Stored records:
++++++++

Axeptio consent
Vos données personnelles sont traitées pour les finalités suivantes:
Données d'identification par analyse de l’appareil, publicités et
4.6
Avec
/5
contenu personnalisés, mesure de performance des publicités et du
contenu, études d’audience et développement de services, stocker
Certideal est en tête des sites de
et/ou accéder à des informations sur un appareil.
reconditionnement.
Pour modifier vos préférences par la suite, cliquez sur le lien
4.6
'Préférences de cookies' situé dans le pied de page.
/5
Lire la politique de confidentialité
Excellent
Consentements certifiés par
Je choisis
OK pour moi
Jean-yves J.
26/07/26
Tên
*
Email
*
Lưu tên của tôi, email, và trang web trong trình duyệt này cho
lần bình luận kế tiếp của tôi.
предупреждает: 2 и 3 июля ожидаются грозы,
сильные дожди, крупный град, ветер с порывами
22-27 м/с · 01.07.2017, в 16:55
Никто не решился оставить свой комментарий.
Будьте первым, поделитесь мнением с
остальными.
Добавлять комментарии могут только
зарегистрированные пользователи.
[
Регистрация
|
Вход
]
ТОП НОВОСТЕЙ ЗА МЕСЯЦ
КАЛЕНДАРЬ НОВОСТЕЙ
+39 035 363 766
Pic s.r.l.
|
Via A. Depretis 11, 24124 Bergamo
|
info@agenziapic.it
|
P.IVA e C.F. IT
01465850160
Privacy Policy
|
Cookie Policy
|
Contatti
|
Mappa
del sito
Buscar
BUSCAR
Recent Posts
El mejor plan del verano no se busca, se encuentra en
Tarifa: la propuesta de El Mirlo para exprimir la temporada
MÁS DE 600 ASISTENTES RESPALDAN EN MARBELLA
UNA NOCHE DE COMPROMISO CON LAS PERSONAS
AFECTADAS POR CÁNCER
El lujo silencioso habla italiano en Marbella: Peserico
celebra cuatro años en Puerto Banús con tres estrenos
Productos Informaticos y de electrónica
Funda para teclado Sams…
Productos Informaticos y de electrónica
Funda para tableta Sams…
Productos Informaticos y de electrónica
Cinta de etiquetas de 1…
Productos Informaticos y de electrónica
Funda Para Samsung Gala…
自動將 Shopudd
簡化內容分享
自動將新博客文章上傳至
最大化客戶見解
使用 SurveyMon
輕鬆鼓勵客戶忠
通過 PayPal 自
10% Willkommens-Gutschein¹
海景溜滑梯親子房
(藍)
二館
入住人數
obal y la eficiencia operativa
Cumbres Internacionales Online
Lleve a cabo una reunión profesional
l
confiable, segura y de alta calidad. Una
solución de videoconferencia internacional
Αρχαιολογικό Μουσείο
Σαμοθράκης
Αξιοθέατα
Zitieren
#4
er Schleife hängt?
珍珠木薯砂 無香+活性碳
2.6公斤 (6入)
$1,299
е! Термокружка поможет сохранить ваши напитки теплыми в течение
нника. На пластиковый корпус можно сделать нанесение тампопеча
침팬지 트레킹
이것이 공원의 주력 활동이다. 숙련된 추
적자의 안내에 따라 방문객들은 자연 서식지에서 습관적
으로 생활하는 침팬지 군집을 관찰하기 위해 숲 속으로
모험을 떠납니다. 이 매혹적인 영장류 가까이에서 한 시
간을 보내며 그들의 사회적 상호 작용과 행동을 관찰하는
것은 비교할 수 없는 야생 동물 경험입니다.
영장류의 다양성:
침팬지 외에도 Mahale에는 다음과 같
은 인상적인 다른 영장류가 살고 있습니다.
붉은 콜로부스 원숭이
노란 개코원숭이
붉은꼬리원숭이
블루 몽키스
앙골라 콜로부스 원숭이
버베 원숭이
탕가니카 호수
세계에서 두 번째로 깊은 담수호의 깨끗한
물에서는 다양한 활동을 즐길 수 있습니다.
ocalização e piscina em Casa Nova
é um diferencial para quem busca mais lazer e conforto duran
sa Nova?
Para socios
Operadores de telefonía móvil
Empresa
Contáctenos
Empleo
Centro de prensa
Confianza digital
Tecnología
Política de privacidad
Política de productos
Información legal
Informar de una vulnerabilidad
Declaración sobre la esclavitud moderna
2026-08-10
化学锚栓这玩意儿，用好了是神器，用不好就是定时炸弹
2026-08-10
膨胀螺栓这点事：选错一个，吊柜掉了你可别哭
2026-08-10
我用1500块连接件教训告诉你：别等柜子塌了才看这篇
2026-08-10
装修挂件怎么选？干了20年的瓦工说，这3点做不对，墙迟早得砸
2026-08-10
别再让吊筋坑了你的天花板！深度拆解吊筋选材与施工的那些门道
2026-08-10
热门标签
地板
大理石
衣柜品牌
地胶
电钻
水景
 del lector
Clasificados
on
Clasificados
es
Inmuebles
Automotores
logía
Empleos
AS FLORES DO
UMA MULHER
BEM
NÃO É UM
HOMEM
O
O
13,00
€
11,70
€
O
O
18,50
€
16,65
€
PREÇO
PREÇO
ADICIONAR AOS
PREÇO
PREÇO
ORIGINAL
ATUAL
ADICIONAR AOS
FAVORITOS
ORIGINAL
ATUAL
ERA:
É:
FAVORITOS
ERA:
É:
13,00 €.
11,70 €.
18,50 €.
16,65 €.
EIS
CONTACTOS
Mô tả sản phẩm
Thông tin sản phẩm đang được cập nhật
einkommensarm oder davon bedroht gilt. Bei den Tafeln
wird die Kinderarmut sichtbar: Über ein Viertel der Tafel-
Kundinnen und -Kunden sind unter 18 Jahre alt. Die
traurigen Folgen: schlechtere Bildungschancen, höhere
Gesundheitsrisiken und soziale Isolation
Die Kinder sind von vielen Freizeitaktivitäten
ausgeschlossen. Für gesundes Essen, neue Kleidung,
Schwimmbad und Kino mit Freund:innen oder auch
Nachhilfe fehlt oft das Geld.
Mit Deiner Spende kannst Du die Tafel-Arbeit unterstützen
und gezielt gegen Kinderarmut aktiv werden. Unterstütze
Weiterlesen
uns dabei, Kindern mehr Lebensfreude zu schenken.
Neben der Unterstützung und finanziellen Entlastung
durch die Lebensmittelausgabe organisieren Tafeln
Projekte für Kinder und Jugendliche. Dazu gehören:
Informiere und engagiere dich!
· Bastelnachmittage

++++++++

Give only the number of lines above holding "Tafeln".

| Response area |
2